- Exercise: Wherever the string "rule" shows up in the data below, copy the whole line.

(Saved entries)
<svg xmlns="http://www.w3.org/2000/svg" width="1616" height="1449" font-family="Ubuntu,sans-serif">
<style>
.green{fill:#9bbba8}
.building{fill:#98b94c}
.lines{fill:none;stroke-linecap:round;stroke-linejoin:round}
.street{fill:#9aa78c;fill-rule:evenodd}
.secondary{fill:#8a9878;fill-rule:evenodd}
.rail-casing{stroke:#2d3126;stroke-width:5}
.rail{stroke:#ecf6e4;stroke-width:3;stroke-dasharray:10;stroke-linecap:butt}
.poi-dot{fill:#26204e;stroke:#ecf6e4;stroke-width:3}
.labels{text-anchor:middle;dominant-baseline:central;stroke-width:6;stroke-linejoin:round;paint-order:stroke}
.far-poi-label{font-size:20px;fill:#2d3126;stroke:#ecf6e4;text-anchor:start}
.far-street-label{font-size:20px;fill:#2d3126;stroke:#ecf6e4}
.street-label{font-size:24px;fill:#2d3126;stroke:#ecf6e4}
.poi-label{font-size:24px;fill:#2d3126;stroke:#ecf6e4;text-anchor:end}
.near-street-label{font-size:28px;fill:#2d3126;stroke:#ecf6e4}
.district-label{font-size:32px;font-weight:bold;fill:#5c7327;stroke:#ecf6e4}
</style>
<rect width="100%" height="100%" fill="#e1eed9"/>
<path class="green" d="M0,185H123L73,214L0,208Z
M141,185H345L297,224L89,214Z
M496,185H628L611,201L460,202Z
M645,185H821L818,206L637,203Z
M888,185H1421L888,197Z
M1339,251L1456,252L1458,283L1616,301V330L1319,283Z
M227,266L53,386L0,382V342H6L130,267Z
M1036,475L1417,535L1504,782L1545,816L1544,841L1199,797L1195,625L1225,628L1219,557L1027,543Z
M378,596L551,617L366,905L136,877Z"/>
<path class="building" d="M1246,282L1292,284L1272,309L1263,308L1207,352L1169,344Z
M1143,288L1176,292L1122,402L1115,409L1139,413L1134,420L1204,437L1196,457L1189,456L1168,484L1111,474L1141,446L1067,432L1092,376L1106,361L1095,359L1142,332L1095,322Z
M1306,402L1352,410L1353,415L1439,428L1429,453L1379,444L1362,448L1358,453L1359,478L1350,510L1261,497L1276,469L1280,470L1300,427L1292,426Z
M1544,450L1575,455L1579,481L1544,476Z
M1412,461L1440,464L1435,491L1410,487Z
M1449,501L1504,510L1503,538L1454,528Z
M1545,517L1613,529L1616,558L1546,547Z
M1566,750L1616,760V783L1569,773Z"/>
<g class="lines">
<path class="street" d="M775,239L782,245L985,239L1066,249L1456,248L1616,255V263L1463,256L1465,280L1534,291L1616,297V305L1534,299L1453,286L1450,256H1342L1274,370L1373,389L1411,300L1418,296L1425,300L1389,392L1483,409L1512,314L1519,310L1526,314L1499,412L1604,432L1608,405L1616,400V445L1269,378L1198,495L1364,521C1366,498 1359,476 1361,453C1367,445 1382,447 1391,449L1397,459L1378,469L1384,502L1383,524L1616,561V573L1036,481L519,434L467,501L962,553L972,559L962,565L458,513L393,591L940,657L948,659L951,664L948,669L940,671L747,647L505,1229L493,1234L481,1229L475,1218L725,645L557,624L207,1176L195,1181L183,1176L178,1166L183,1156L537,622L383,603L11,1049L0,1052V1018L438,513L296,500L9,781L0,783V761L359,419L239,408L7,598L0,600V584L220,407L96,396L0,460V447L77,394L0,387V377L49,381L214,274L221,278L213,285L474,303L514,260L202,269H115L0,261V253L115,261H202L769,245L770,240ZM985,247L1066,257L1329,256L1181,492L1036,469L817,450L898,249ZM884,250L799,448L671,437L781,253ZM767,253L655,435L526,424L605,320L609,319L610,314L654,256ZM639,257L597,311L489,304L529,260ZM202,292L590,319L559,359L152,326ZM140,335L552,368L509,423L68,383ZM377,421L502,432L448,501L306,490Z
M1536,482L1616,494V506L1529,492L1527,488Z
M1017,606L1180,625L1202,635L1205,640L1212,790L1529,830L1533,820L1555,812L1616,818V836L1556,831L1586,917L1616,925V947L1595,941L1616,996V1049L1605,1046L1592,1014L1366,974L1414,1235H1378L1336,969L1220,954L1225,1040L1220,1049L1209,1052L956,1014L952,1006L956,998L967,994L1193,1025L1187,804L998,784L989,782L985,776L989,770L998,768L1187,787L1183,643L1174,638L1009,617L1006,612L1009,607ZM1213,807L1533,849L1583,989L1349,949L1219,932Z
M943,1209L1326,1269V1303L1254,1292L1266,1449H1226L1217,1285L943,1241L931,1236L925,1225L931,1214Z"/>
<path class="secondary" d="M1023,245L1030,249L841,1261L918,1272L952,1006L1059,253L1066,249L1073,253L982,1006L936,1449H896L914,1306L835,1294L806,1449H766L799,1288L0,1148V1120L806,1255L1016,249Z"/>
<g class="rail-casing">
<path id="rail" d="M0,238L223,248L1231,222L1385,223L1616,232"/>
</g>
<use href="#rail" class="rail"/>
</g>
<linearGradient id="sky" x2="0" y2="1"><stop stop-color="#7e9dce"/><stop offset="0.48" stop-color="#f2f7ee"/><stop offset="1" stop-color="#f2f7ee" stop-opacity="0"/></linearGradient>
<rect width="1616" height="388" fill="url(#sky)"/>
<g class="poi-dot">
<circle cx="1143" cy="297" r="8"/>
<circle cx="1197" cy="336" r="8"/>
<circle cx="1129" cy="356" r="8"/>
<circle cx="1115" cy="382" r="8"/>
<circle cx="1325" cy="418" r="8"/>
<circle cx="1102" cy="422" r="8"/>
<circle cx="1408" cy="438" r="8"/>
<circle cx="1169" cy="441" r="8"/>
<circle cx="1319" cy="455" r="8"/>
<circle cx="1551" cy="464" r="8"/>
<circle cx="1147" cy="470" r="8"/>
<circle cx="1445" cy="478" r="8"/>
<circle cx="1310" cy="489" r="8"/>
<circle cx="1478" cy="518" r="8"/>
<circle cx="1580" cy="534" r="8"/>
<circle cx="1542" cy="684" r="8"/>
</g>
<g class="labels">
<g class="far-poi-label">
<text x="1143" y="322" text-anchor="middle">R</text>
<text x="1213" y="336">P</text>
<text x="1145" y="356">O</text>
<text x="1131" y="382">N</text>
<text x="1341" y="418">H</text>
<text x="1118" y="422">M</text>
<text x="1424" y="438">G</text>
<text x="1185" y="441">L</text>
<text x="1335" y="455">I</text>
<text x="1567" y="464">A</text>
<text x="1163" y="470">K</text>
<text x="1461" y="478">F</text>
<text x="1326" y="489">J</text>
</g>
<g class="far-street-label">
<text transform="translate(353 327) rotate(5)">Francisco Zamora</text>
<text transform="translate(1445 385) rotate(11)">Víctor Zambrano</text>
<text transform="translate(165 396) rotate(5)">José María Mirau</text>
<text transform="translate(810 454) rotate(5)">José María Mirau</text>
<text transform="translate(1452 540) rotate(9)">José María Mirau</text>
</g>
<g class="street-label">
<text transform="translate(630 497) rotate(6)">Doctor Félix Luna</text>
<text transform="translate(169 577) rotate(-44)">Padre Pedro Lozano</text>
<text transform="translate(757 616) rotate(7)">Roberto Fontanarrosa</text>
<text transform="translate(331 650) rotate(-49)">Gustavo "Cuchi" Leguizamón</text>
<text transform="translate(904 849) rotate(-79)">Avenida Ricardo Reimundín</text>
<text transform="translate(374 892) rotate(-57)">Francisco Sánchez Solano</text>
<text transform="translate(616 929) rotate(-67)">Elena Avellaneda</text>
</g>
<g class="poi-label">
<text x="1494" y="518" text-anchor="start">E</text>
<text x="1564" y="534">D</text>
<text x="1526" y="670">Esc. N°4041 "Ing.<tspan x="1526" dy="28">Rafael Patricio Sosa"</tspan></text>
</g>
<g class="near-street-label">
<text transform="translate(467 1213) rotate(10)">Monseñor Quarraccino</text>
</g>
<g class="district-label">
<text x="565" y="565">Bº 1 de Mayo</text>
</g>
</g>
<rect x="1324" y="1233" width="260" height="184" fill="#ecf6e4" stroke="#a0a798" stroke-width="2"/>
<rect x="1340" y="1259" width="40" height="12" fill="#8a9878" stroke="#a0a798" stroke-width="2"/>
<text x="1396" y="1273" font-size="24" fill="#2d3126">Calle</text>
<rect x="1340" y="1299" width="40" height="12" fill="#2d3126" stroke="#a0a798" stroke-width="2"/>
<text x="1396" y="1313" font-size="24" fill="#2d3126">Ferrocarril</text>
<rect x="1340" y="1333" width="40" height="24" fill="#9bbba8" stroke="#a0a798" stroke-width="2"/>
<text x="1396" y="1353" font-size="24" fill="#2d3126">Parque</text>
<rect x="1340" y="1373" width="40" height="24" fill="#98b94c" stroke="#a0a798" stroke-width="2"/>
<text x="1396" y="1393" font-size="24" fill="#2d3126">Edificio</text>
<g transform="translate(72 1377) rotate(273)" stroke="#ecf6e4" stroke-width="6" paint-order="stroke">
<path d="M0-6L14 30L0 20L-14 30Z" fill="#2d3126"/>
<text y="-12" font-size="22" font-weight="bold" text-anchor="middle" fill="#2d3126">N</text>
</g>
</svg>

- Solution to the problem:
.street{fill:#9aa78c;fill-rule:evenodd}
.secondary{fill:#8a9878;fill-rule:evenodd}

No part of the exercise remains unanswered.